The notebooks are designed to either 1) be run from your own computer, in which case you need to perform the installation steps below, or 2) From Google Colab in which case you need to follow the instructions "Google Colab" below.
Workshop notebooks:
While not planned for the workshop, an extra notebook which covers node features in more detailed can be found in Representing Graphs for Neural Networks (colab)
First clone this repository using git:
#Download the workshop material (this repository)
> git clone git@github.com:eryl/aida-gnn-workshop-code.git
This workshop assumes you are using Anaconda (or a variant like miniforge), so install one if you don't have it.
It is highly suggested that you use the libmamba
dependency solver, the default conda solver is extremely slow for this relatively complex environment file:
# Create workshop environment "aida_workshop_gnn"
> conda install -n base conda-libmamba-solver # install the libmamba solver to the base environment
> conda env create -f environment.yml --solver=libmamba # Create the environemnt
Which will install all necessary requirements. Activate the environment by running:
# Create workshop environment "aida_workshop_gnn"
> conda activate aida_workshop_gnn
Start the local jupyter server by running
# Start the jupyter notebook server
> jupyter notebooks
As an alternative to using conda
above, we recommend that you install mamba
instead, which makes all these installations much faster:
# Install the free mamba tool
> conda install -n base mamba -c conda-forge
# Create workshop environment "aida_workshop_gnn"
> mamba env create -f environment.yml
This section explains how you can extract the cell graph using a framework like CellViT. This is included for completeness so you could replicate the whole process of the workshop for your own data of interest. In this case, we're using the open access data from the PANDa Kaggle competition: Prostate cANcer graDe Assessment (PANDA) Challenge. This competition ran during 2020, but the data is still available for anyone who is interested.
To access the data, you need to perform a late registration for the competition which means you need to create a Kaggle account, this is left as an exercise.
The dataset is large (about 400GB uncompressed) so keep this in mind before attempting to recreate these steps.
After you have downloaded and extracted the dataset, you need to perform cell segmentation to create a cell graph. The workshop material starts with cell locations in a geojson
file and you need to use a cell detection framework which can generate such files. To prepare the example graphs in the workshop, we used CellViT. Follow the install instructions in the repository README.md.
Move (or link) the training_images
directory from the PANDa dataset to to the directory [CellViT_directory]/PANDa/
.
Run the preproccessor on the dataset to extract all the patches which the neural network will be applied to. This is a very long running process: on a Ryzen 7 5800X it took 50 hours using 14 processes. In the CellViT directory, after activating the CellViT environment, run the following command:
# Preprocess the dataset
python cellvit/preprocessing/patch_extraction/main_extraction.py --config PANDa/preprocessing_example.yaml --wsi_path PANDa/training_images/ --python_config_path configs/python/config.py
Now that the dataset has been preprocessed, we need to run the models on the result.

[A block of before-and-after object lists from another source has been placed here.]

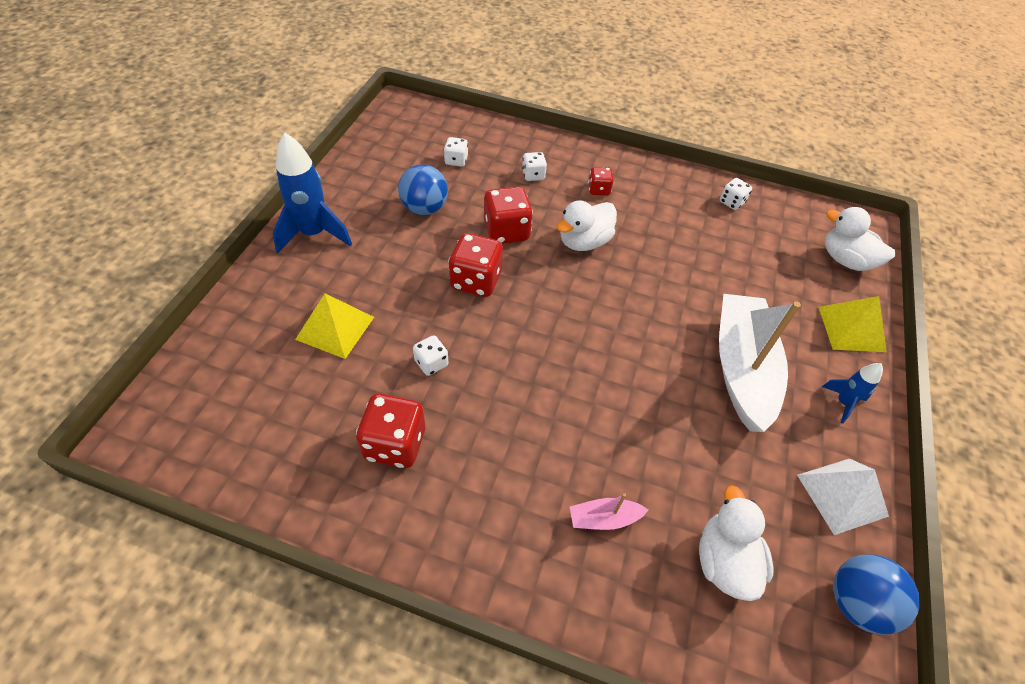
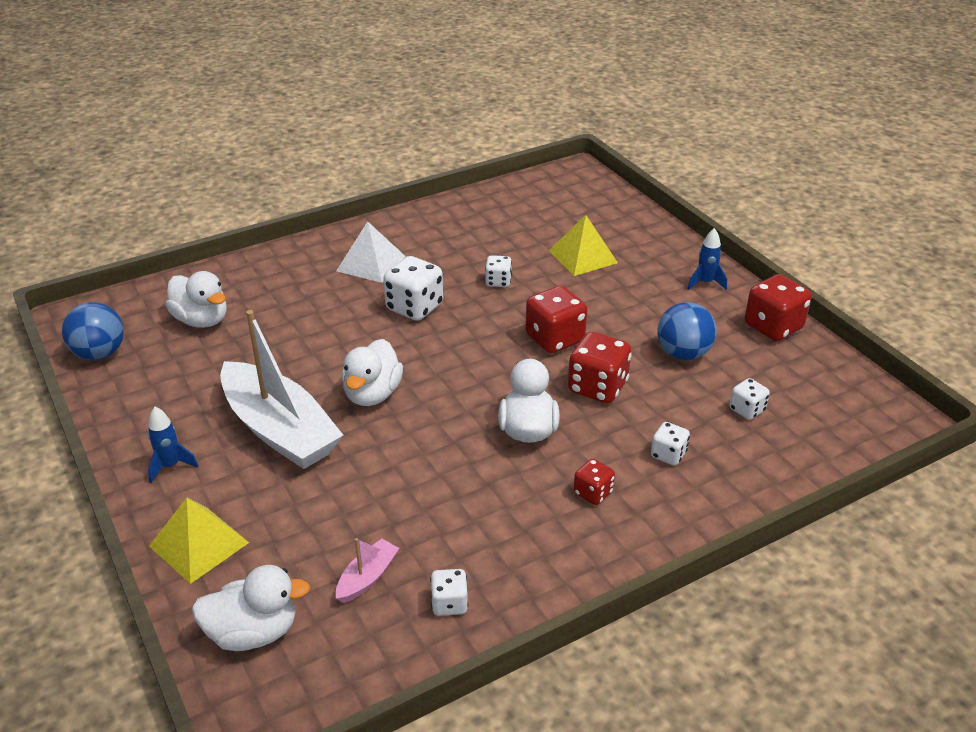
camera: 135 degrees right, 15 degrees down
(314, 234) = (705, 283): blue rocket -> blue rocket, size x0.52
(395, 444) = (454, 243): red dice -> red dice (773, 327)
(527, 397) = (414, 307): none -> white dice
(604, 518) = (294, 292): pink boat -> pink boat (367, 577)
(649, 344) = (372, 394): none -> white duck
(842, 495) = (138, 401): white pyramid -> white pyramid (371, 263)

Do this with the following command:
# Detect cells
python /home/erik/src/CellViT/scripts/cell_detection.py --model CellViT-256-x40.pth --enforce_amp --torch_compile --batch_size 16 --geojson --n_postprocess_workers 6 --n_dataloader_workers 2 process_dataset --wsi_paths PANDa/train_images --patch_dataset_path PANDa/output/preprocessing --wsi_extension tiff
You can adjust the batch size and number of workers to suit your computer. Postprocessing tends to be a bottleneck, so if this runs on a server with many CPU cores it's a good idea to increase it.